Mentre faceva ordine tra i cimeli di famiglia, il regista Francesco Corsi non poteva immaginare che avrebbe trovato un gancio per un nuovo documentario. Infatti, nel repulisti, si è imbattuto in una vecchia audiocassetta contenente le incisioni di una cantante folk dalla voce fuori dal tempo. Si trattava dell’artista fiesolana Caterina Bueno, musicista toscana di origini spagnole poco ricordata dalla musica italiana. Corsi, incuriosito, intraprende una ricerca più circostanziata, scoprendo una brillante carriera di cantante folk apprezzata anche oltreoceano. Scopre anche l’incredibile lavoro di archeologia musicale compilato da Caterina dopo i suoi viaggi per le campagne italiane. La cantante, infatti, vedeva come essenziale il salvataggio della musica contadina prima che venisse spazzata via dalla memoria collettiva. Tale rischio era concreto in particolare in un’Italia animata dalla crescita economica che stava smarrendo a poco a poco la memoria storica della cultura popolare: in un Paese sempre più scattante e industrializzato, non c’era spazio per il retaggio contadino.
Affascinato da questa figura assolutamente inafferrabile, Corsi ne racconta la vita con un pregiato documentario dalla struttura non lineare. Alterna le testimonianze di chi ha suonato con lei sui palchi di tutta Italia, oltre a materiale di repertorio soprattutto degli anni ’60 e ’70. Sorprendente il legame con Francesco De Gregori, grande debitore di Caterina dal punto di vista artistico e umano, al punto da dedicarle il brano Caterina. La figura della cantante ha incrociato, inoltre, anche personalità come Pasolini, Eco, Fo e cantanti come Giovanna Marini e Fausto Amodei. Analizzandone la parabola, si apprezzerà poi come la grandezza della Bueno si sia concretizzata non solo nel suo recupero, ma anche nella creazione di un dialogo con una musica apparentemente remota ma quanto mai viva nel nostro subconscio.
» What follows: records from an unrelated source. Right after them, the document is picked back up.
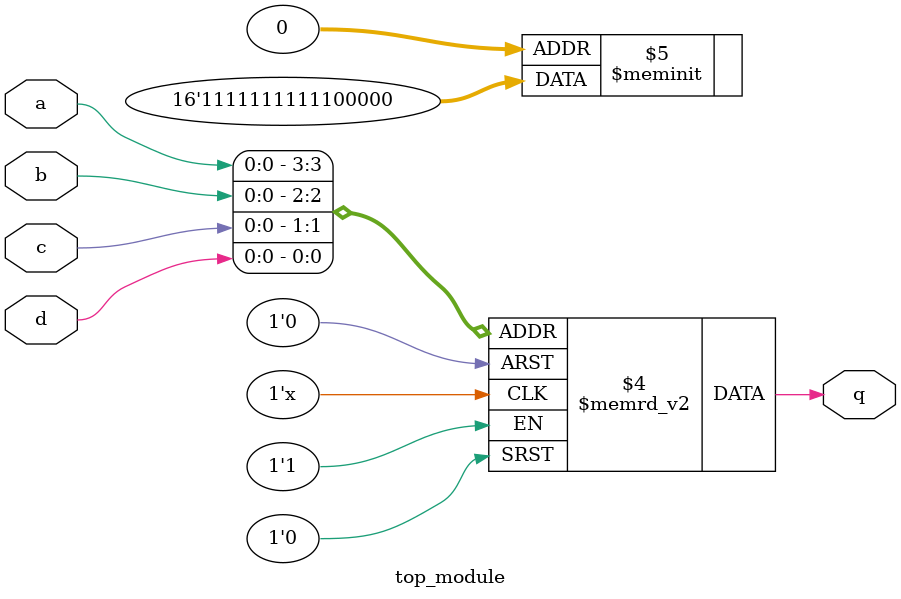
<source format=sv>
module top_module (
    input a, 
    input b, 
    input c, 
    input d,
    output reg q
);

    always @(*) begin
        case({a, b, c, d})
            4'b0000: q = 1'b0;
            4'b0001: q = 1'b0;
            4'b0010: q = 1'b0;
            4'b0011: q = 1'b0;
            4'b0100: q = 1'b0;
            4'b0101: q = 1'b1;
            4'b0110: q = 1'b1;
            4'b0111: q = 1'b1;
            4'b1000: q = 1'b1;
            4'b1001: q = 1'b1;
            4'b1010: q = 1'b1;
            4'b1011: q = 1'b1;
            4'b1100: q = 1'b1;
            4'b1101: q = 1'b1;
            4'b1110: q = 1'b1;
            4'b1111: q = 1'b1;
            default: q = 1'b0;
        endcase
    end
    
endmodule

</source>
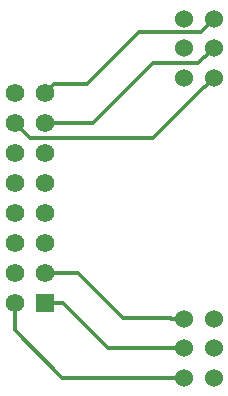
<source format=gbr>
G04 #@! TF.GenerationSoftware,KiCad,Pcbnew,(5.0.1)-3*
G04 #@! TF.CreationDate,2018-12-07T17:19:34-08:00*
G04 #@! TF.ProjectId,500-1088,3530302D313038382E6B696361645F70,rev?*
G04 #@! TF.SameCoordinates,Original*
G04 #@! TF.FileFunction,Copper,L1,Top,Signal*
G04 #@! TF.FilePolarity,Positive*
%FSLAX46Y46*%
G04 Gerber Fmt 4.6, Leading zero omitted, Abs format (unit mm)*
G04 Created by KiCad (PCBNEW (5.0.1)-3) date 12/7/2018 5:19:34 PM*
%MOMM*%
%LPD*%
G01*
G04 APERTURE LIST*
G04 #@! TA.AperFunction,ComponentPad*
%ADD10C,1.524000*%
G04 #@! TD*
G04 #@! TA.AperFunction,ComponentPad*
%ADD11R,1.574800X1.574800*%
G04 #@! TD*
G04 #@! TA.AperFunction,ComponentPad*
%ADD12C,1.574800*%
G04 #@! TD*
G04 #@! TA.AperFunction,Conductor*
%ADD13C,0.304800*%
G04 #@! TD*
G04 APERTURE END LIST*
D10*
G04 #@! TO.P,R1,2*
G04 #@! TO.N,Net-(P1-Pad5)*
X114380000Y-116840000D03*
G04 #@! TO.P,R1,3*
G04 #@! TO.N,Net-(P1-Pad7)*
X114380000Y-114340000D03*
G04 #@! TO.P,R1,1*
G04 #@! TO.N,Net-(P1-Pad6)*
X114380000Y-119340000D03*
G04 #@! TO.P,R1,4*
G04 #@! TO.N,Net-(P1-Pad2)*
X111880000Y-119340000D03*
G04 #@! TO.P,R1,5*
G04 #@! TO.N,Net-(P1-Pad1)*
X111880000Y-116840000D03*
G04 #@! TO.P,R1,6*
G04 #@! TO.N,Net-(P1-Pad3)*
X111880000Y-114340000D03*
G04 #@! TD*
G04 #@! TO.P,R2,2*
G04 #@! TO.N,Net-(P1-Pad13)*
X114380000Y-91440000D03*
G04 #@! TO.P,R2,3*
G04 #@! TO.N,Net-(P1-Pad15)*
X114380000Y-88940000D03*
G04 #@! TO.P,R2,1*
G04 #@! TO.N,Net-(P1-Pad14)*
X114380000Y-93940000D03*
G04 #@! TO.P,R2,4*
G04 #@! TO.N,Net-(P1-Pad9)*
X111880000Y-93940000D03*
G04 #@! TO.P,R2,5*
G04 #@! TO.N,Net-(P1-Pad10)*
X111880000Y-91440000D03*
G04 #@! TO.P,R2,6*
G04 #@! TO.N,Net-(P1-Pad11)*
X111880000Y-88940000D03*
G04 #@! TD*
D11*
G04 #@! TO.P,P1,1*
G04 #@! TO.N,Net-(P1-Pad1)*
X100076000Y-113030000D03*
D12*
G04 #@! TO.P,P1,2*
G04 #@! TO.N,Net-(P1-Pad2)*
X97536000Y-113030000D03*
G04 #@! TO.P,P1,3*
G04 #@! TO.N,Net-(P1-Pad3)*
X100076000Y-110490000D03*
G04 #@! TO.P,P1,4*
G04 #@! TO.N,N/C*
X97536000Y-110490000D03*
G04 #@! TO.P,P1,5*
G04 #@! TO.N,Net-(P1-Pad5)*
X100076000Y-107950000D03*
G04 #@! TO.P,P1,6*
G04 #@! TO.N,Net-(P1-Pad6)*
X97536000Y-107950000D03*
G04 #@! TO.P,P1,7*
G04 #@! TO.N,Net-(P1-Pad7)*
X100076000Y-105410000D03*
G04 #@! TO.P,P1,8*
G04 #@! TO.N,N/C*
X97536000Y-105410000D03*
G04 #@! TO.P,P1,9*
G04 #@! TO.N,Net-(P1-Pad9)*
X100076000Y-102870000D03*
G04 #@! TO.P,P1,10*
G04 #@! TO.N,Net-(P1-Pad10)*
X97536000Y-102870000D03*
G04 #@! TO.P,P1,11*
G04 #@! TO.N,Net-(P1-Pad11)*
X100076000Y-100330000D03*
G04 #@! TO.P,P1,12*
G04 #@! TO.N,N/C*
X97536000Y-100330000D03*
G04 #@! TO.P,P1,13*
G04 #@! TO.N,Net-(P1-Pad13)*
X100076000Y-97790000D03*
G04 #@! TO.P,P1,14*
G04 #@! TO.N,Net-(P1-Pad14)*
X97536000Y-97790000D03*
G04 #@! TO.P,P1,15*
G04 #@! TO.N,Net-(P1-Pad15)*
X100076000Y-95250000D03*
G04 #@! TO.P,P1,16*
G04 #@! TO.N,N/C*
X97536000Y-95250000D03*
G04 #@! TD*
D13*
G04 #@! TO.N,Net-(P1-Pad1)*
X101600000Y-113030000D02*
X100076000Y-113030000D01*
X111880000Y-116840000D02*
X105410000Y-116840000D01*
X105410000Y-116840000D02*
X101600000Y-113030000D01*
G04 #@! TO.N,Net-(P1-Pad2)*
X111880000Y-119340000D02*
X101560000Y-119340000D01*
X97536000Y-115316000D02*
X97536000Y-113030000D01*
X101560000Y-119340000D02*
X97536000Y-115316000D01*
G04 #@! TO.N,Net-(P1-Pad3)*
X110802370Y-114340000D02*
X110762370Y-114300000D01*
X111880000Y-114340000D02*
X110802370Y-114340000D01*
X110762370Y-114300000D02*
X106680000Y-114300000D01*
X106680000Y-114300000D02*
X102870000Y-110490000D01*
X102870000Y-110490000D02*
X100076000Y-110490000D01*
G04 #@! TO.N,Net-(P1-Pad13)*
X113618001Y-92201999D02*
X113538001Y-92201999D01*
X114380000Y-91440000D02*
X113618001Y-92201999D01*
X113538001Y-92201999D02*
X113030000Y-92710000D01*
X113030000Y-92710000D02*
X109220000Y-92710000D01*
X104140000Y-97790000D02*
X100076000Y-97790000D01*
X109220000Y-92710000D02*
X104140000Y-97790000D01*
G04 #@! TO.N,Net-(P1-Pad14)*
X113618001Y-94701999D02*
X113578001Y-94701999D01*
X114380000Y-93940000D02*
X113618001Y-94701999D01*
X113578001Y-94701999D02*
X109220000Y-99060000D01*
X98806000Y-99060000D02*
X97536000Y-97790000D01*
X109220000Y-99060000D02*
X98806000Y-99060000D01*
G04 #@! TO.N,Net-(P1-Pad15)*
X100863399Y-94462601D02*
X103657399Y-94462601D01*
X100076000Y-95250000D02*
X100863399Y-94462601D01*
X113618001Y-89701999D02*
X114380000Y-88940000D01*
X113265599Y-90054401D02*
X113618001Y-89701999D01*
X108065599Y-90054401D02*
X113265599Y-90054401D01*
X103657399Y-94462601D02*
X108065599Y-90054401D01*
G04 #@! TD*
M02*

</source>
Ripercorrere i passi di Caterina per gli angoli più remoti del nostro entroterra, porrà lo spettatore di fronte al proprio retroterra culturale. Reinterpretando e assimilando un patrimonio cha passa dalla Calabria al Trentino, è come se la Bueno avesse distillato la nostra identità. In un momento segnato da una becera retorica nazionalista, questo gioiello funge anche da salutare rievocazione di un’artista che si impegnò duramente per la difesa della cultura “povera”. Sembra quasi impensabile che sia esistita così recentemente una donna tanto ineffabile e mistica, autrice di un lavoro per cui non sarà mai lodata a sufficienza. Si spera che il film circoli e attecchisca in tutta Italia con efficace lentezza, come avrebbe gradito la sua stessa protagonista.